• Problem details
Locate each line in the items below that contains the string "Medicine", treating uppercase and lowercase as different, and copy those lines out.

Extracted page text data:
::::
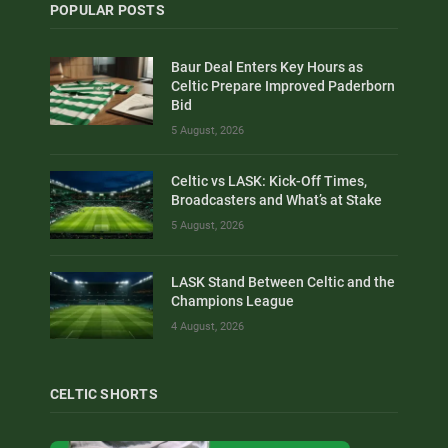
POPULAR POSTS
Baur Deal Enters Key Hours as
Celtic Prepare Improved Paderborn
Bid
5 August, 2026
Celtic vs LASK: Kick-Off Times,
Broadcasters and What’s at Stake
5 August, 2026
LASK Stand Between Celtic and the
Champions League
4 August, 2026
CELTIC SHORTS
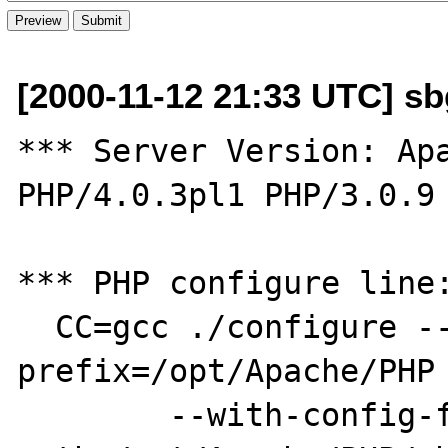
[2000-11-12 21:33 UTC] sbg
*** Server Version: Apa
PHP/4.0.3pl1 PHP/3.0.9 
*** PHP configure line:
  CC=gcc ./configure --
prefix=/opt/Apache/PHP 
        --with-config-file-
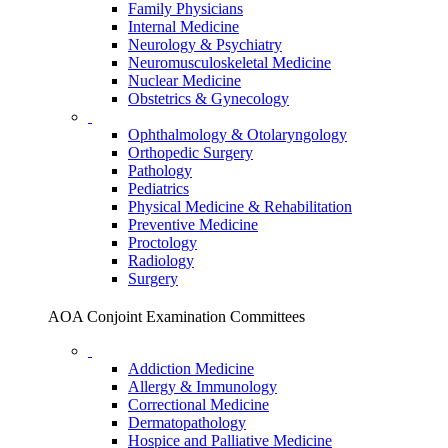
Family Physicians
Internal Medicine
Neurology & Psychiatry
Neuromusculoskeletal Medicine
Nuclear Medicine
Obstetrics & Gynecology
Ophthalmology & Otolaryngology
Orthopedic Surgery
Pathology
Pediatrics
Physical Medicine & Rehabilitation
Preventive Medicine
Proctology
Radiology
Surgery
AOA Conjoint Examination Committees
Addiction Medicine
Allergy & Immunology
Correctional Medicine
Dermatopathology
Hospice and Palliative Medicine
::::
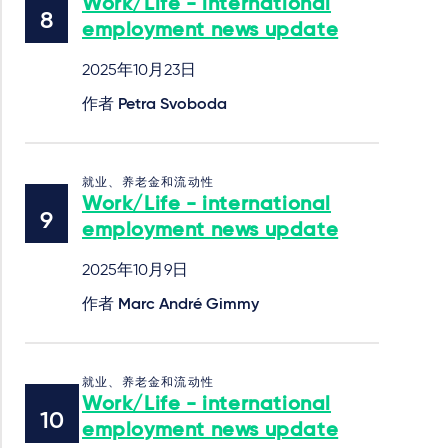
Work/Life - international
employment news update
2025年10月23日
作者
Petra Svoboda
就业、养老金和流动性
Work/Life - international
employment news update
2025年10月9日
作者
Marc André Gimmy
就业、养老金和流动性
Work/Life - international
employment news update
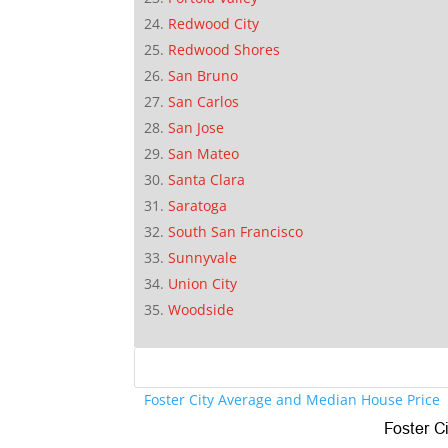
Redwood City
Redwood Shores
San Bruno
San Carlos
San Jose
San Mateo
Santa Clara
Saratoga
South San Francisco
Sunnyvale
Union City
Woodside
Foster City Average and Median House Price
::::
• Solved exercise
Internal Medicine
Neuromusculoskeletal Medicine
Nuclear Medicine
Physical Medicine & Rehabilitation
Preventive Medicine
Addiction Medicine
Correctional Medicine
Hospice and Palliative Medicine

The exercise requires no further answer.